# Subterranean Constructions: Buildings In the Deep



## sumo^san (Apr 12, 2009)

there are many cities now who are building developments underneath the earh....going to several feet underground...

These may nor be termed supertalls.....But super deeps ^^

Post them Right Here guys^^


----------



## AAG (Apr 11, 2008)

you have?


----------



## Joy Machine (Aug 13, 2007)

and maybe an example of one city going "super deep"???


----------



## ThatDarnSacramentan (Oct 26, 2008)

Every city has subterranean networks. New York, Chicago, Naples, etc. Now to say some are building into the ground, that would need an example, of which I could not find.


----------



## Oriolus (Feb 4, 2004)

I'm not aware of any significant buildings with all their levels underground, but of course many above ground skyscrapers have a number of basement parking levels. It would be interesting to know which building had the most underground levels - World Tower in Sydney has 10 levels underground, and Soleil Tower in Brisbane will also have 10 levels underground (currently being excavated). Both of those are Meriton projects, and they have also proposed another tower at 43 Herschel Street in Brisbane which will also go down 10 levels. So has anyone gone deeper?


----------



## zaqxsw_1 (Apr 13, 2009)

It's helpful! Thank you


----------



## melbguy (Jan 23, 2007)

Probably the most impressive underground structure, the Large Hadron Collider at CERN in Europe. 175 metres underground, world's largest machine, costing between 3-6 Billion Euros.

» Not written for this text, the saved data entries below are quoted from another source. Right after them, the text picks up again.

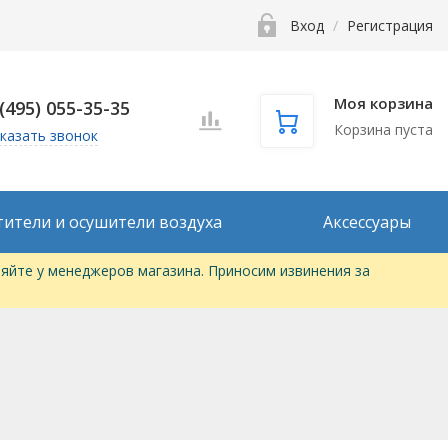
Вход
/
Регистрация
Моя корзина
 (495) 055-35-35
Корзина пуста
казать звонок
тители и осушители воздуха
Аксессуары
яйте у менеджеров магазина. Приносим извинения за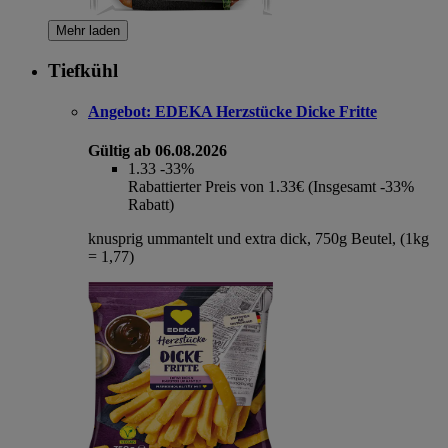
Mehr laden
Tiefkühl
Angebot:
EDEKA Herzstücke Dicke Fritte
Gültig ab 06.08.2026
1.33
-33%
Rabattierter Preis von 1.33€ (Insgesamt -33%
Rabatt)
knusprig ummantelt und extra dick, 750g Beutel, (1kg
= 1,77)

Truly a feat of engineering and science. http://en.wikipedia.org/wiki/Large_Hadron_Collider 
http://en.wikipedia.org/wiki/CERN
http://public.web.cern.ch/public/en/LHC/LHC-en.html


----------



## Oriolus (Feb 4, 2004)

After some discussion on the subject in OzScrapers - according to finn the Sydney Opera House has the deepest basement in Australian at 12 storeys and 37 metres deep. As far as skyscrapers go, these are some other really deep ones (all developed by Meriton):

43 Herschel Street, Brisbane (proposed) - 11 basement levels/31.2m deep
World Tower, Sydney (built) - 10 basement levels/30m deep
Meriton Tower, Sydney (built) - 10 basement levels/29m deep
Soleil Tower, Brisbane (excavation) - 10 basement levels/28.7m deep

latest photo of Soleil (taken by Taz001)


----------



## l33t-boy (Apr 24, 2009)

sumo^san said:


> there are many cities now who are building developments underneath the earh....going to several feet underground...
> 
> These may nor be termed supertalls.....But super deeps ^^
> 
> Post them Right Here guys^^


----------



## sumo^san (Apr 12, 2009)

*underground mall near eaton in Montreal ^^*


----------



## sumo^san (Apr 12, 2009)

*Underground Farm in Japan*^^









The last place you'd expect to find a 10,000 SF (1,000 square metres) farm is below the business distract of Japan. The facility is called Pasona 02 was built in an former bank vault underneath a major Tokyo office building in the heart of the business district of Japan. The farm is broken up into 6 different rooms each with computer controlled temperature and lighting


----------